I would love to have that problem.


----------



## finfever61

Can't believe you didn't measure that little guy prior to putting him in the bag... Nice Bug!


----------



## JoeZ

That's hilarious. That thing is a monster.


----------



## Orion45

HAHAHA. Reminded me of this cartoon.

Nice bug. :thumbup:


----------



## Burnt Drag

What about this one? It wouldn't fit in a lobster bag.


----------



## jim t

I bet it tasted even better thanks to story...

Thanks,

Jim


----------



## toobad4u

I was waiting for it to jump out of his hands on the boat and back into the water. Good video though.

Stephen


----------



## fishn4fun

Dang that thing is a beast


----------



## kanaka

That's a biggun. :notworthy: Bet you sucked half your air down during that struggle.


----------



## Aquahollic

I think I passed you guys yesterday around 1 or 2 pm. Were you out at the Timberholes area? I passed a Glacier Bay with a dive flag up.


John


----------



## Dynamic

Burnt Drag said:


> What about this one?

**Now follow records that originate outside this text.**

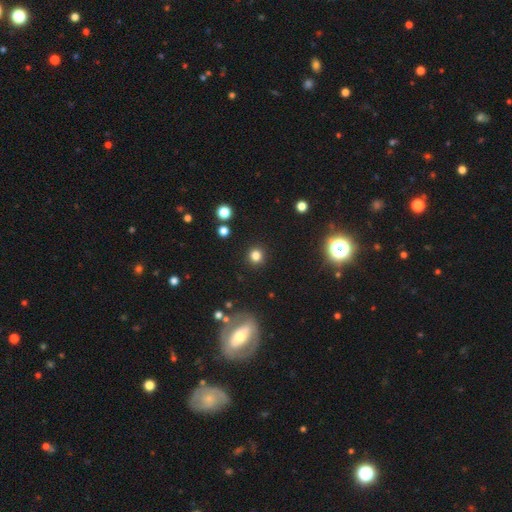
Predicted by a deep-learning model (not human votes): A smooth galaxy with no disk features (81%) that is round (92%). Merging: none (91%).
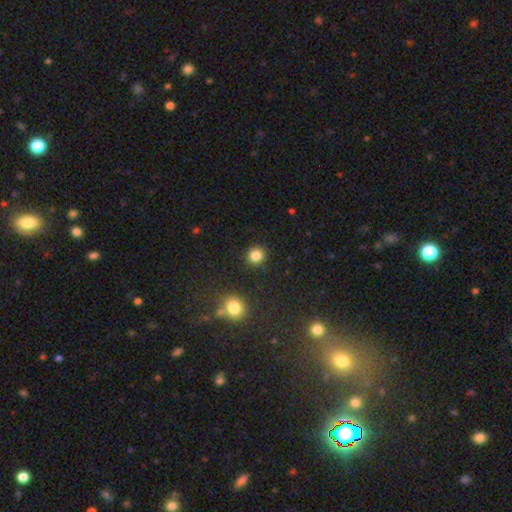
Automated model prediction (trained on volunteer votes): Smooth or featured? smooth (85%)
How rounded? round (89%)
Merging? none (90%)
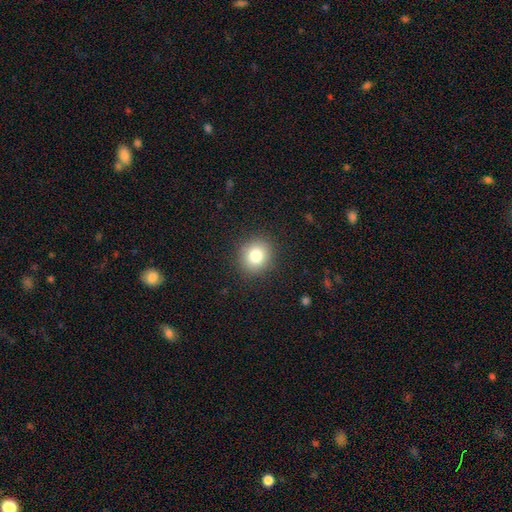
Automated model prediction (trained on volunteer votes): Smooth or featured?
  - smooth: 81% *
  - star or artifact: 11%
  - featured or disk: 8%
How rounded?
  - round: 80% *
  - in between: 19%
  - cigar-shaped: 1%
Merging?
  - none: 89% *
  - minor disturbance: 7%
  - major disturbance: 3%
  - merger: 1%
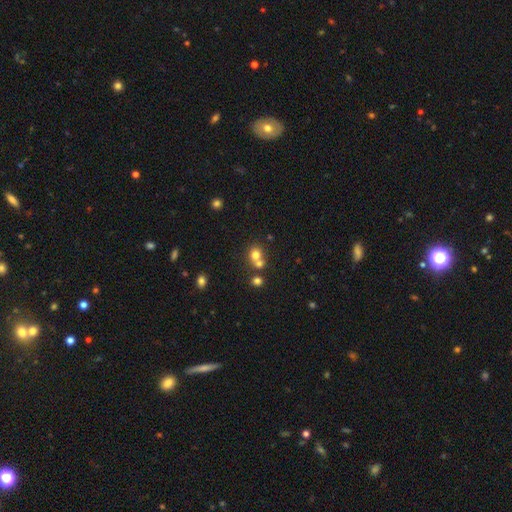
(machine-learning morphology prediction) Smooth or featured?
  - smooth: 73% *
  - star or artifact: 15%
  - featured or disk: 12%
How rounded?
  - round: 77% *
  - in between: 22%
  - cigar-shaped: 1%
Merging?
  - merger: 47% *
  - none: 43%
  - minor disturbance: 7%
  - major disturbance: 3%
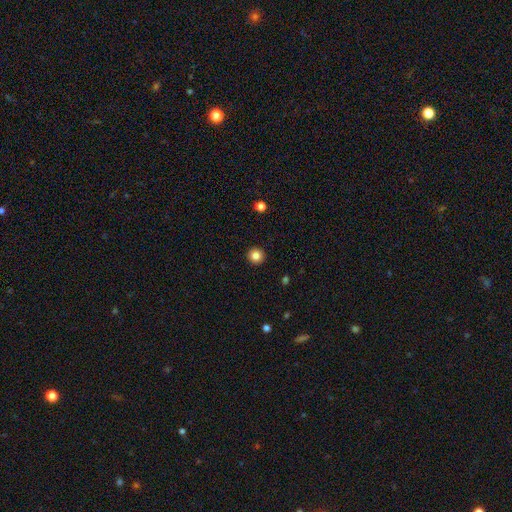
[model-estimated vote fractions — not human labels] A smooth galaxy with no disk features (84%) that is round (95%). Merging: none (94%).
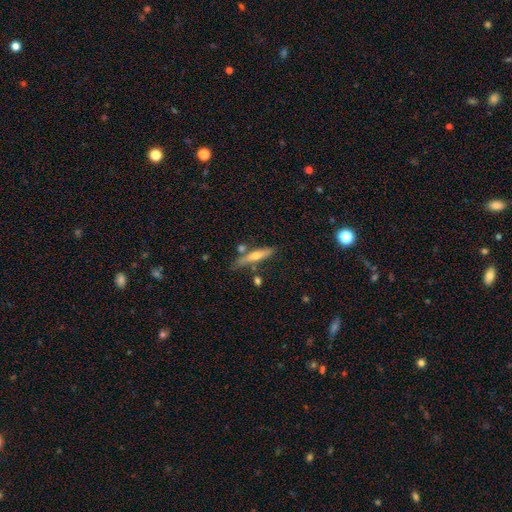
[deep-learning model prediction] A featured or disk galaxy (50%).

Vote fractions:
- Smooth or featured? featured or disk: 50% / smooth: 44% / star or artifact: 6%
- Merging? none: 71% / minor disturbance: 15% / merger: 11% / major disturbance: 4%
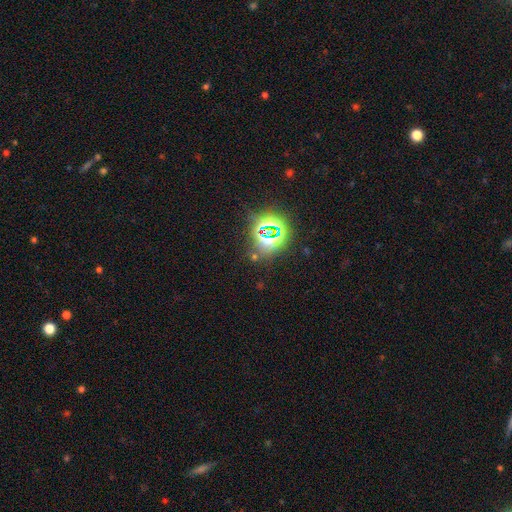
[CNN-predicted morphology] This is likely a star or artifact rather than a galaxy (76%).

It wouldn't fit in a lobster bag.


Damn Jim!!!.....Is that little Eric???.....That's a monster Bug!!


----------



## WhackUmStackUm

Aquahollic said:


> I think I passed you guys yesterday around 1 or 2 pm. Were you out at the Timberholes area? I passed a Glacier Bay with a dive flag up.
> 
> 
> John


Yep, that was us.


----------



## Plattinum

That was fun to watch. Thanks.


----------